Directive 1. In the blog post on agentic AI security, reproduce the passage from "The story is whether" to "innovation must emerge." word for word.
Directive 2. Summarize the blog post on agentic AI security in two sentences.
Directive 3. Write the next part of the blog post on agentic AI security, picking up after its final sentence.

Selected text.
+---+

The State of Agentic AI Security 2025
Agentic AI Has Arrived And Most Organizations Haven't Secured It

Akash Vineet
Dec 8, 2025
The State of Agentic AI Security 2025 survey reveals a critical disconnect: 69% of enterprises are deploying AI agents, but only 21% have the visibility needed to secure them.
As enterprises accelerate towards autonomy, AI agents are no longer experimental side projects, they’re becoming active participants inside business systems. They call APIs, move data, trigger workflows, and interact with other agents.
And with every new autonomous action, a new security surface is created.
In 2025, the story isn’t whether enterprises will adopt agentic AI. They already have.
The story is whether they can adopt it safely.
This blog distills the most important findings from The State of Agentic AI Security Report 2025, offering CISOs a clear view into where enterprises stand and where the next wave of security innovation must emerge.

+---+

Extracted information.

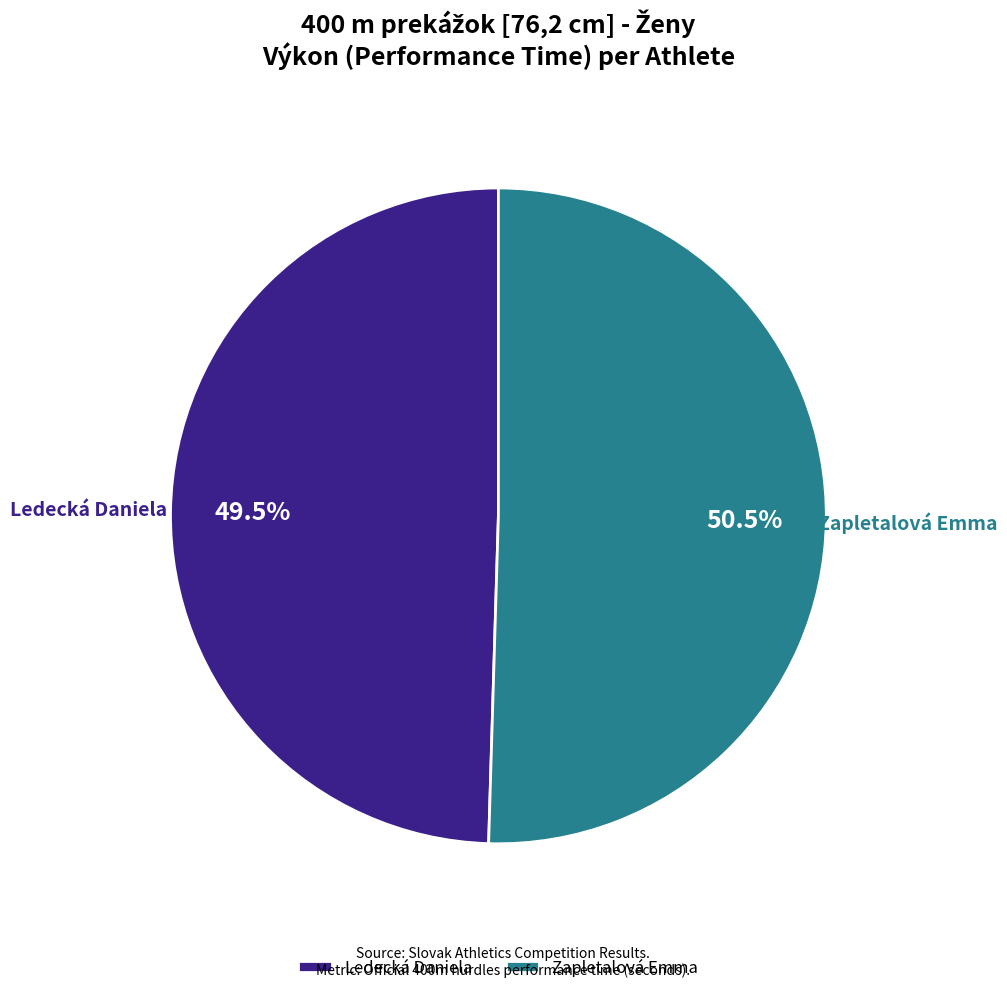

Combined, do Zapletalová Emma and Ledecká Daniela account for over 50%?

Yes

+---+

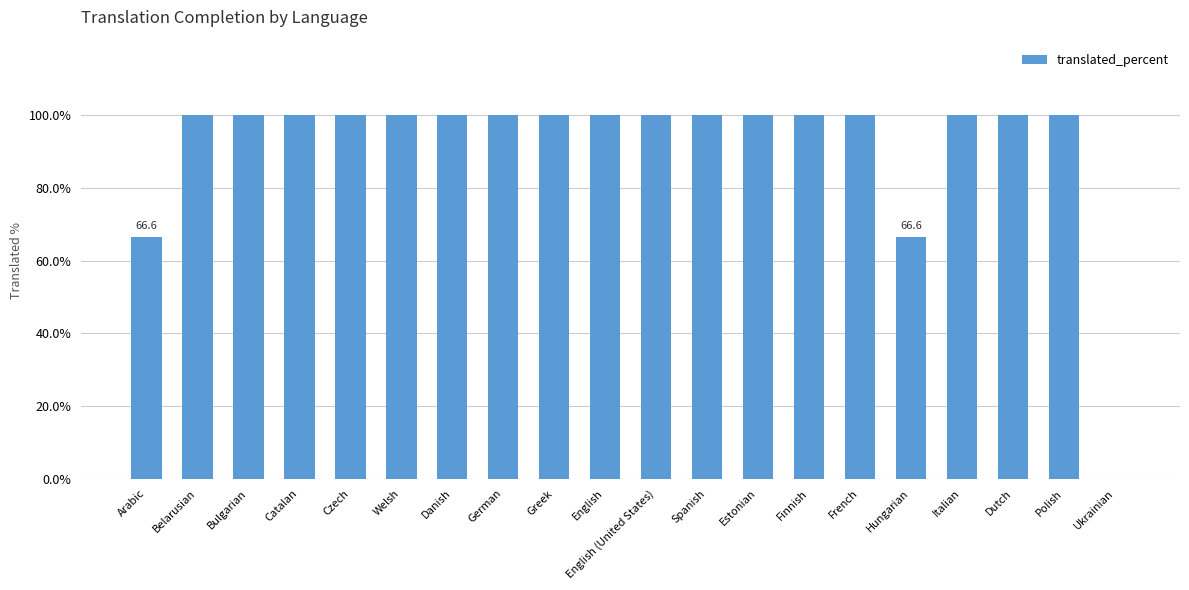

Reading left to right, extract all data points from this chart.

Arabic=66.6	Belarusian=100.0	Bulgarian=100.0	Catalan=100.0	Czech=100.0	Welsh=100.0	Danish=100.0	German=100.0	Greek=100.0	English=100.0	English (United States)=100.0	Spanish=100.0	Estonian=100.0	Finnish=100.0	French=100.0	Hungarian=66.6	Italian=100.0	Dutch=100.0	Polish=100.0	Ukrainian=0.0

+---+

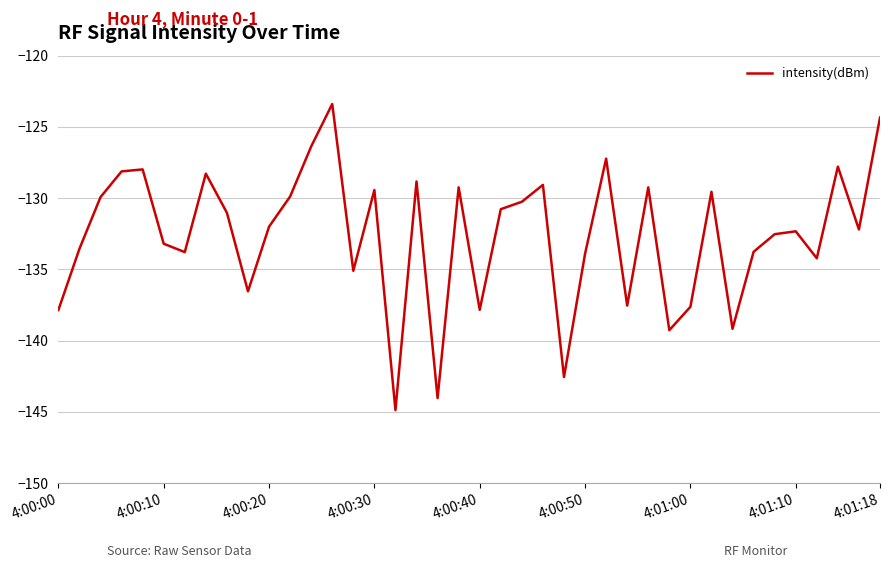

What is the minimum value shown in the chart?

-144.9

+---+

Reply 1.
The story is whether they can adopt it safely.
This blog distills the most important findings from The State of Agentic AI Security Report 2025, offering CISOs a clear view into where enterprises stand and where the next wave of security innovation must emerge.

Reply 2. A 2025 survey on agentic AI security finds that 69% of enterprises are deploying AI agents, but only 21% have the visibility needed to secure them. AI agents now call APIs, move data, trigger workflows, and interact with other agents, each autonomous action creates a new security surface, and the open question is no longer whether enterprises will adopt agentic AI but whether they can adopt it safely.

Reply 3.
Get the full State of Agentic AI Security 2025 Report
Agentic AI Adoption Has Outpaced Security Readiness
Organizations are moving fast, deploying agents across engineering, operations, customer support, and internal automation workflows.
69% of enterprises are already piloting or running early production agent deployments.

This shift marks a clear inflection point: agentic AI is no longer an experiment; it is a security surface.
But adoption has outpaced visibility, governance, and foundational risk controls, creating an exposure gap that grows wider every quarter.
The Visibility Crisis: You Can’t Secure What You Can’t See
The report reveals a single overwhelming bottleneck:
Only 21% of organizations maintain a fully up-to-date inventory of agents, MCP servers, tools, and connections.

This means 79% of enterprises operate with blindspots, where agents invoke tools, touch data, or trigger actions that the security team cannot fully observe.
Without inventory, organizations cannot answer basic questions:
What agents exist?
What can they access?
What tools can they invoke?
What data do they touch?
Which connections are active?
As Henri Du Plessis, Managing Security Engineer, from Toyota Connected North America told us: "My biggest concerns are visibility and the growing gap between rapid AI development and the security tooling meant to protect it"
Untracked agents lead to untracked actions and untracked actions are the real risk.
Governance Gaps Are Magnifying the Risk
Visibility isn’t the only foundational weakness.
79% of organizations have no formal governance policy for AI agents or MCP connections.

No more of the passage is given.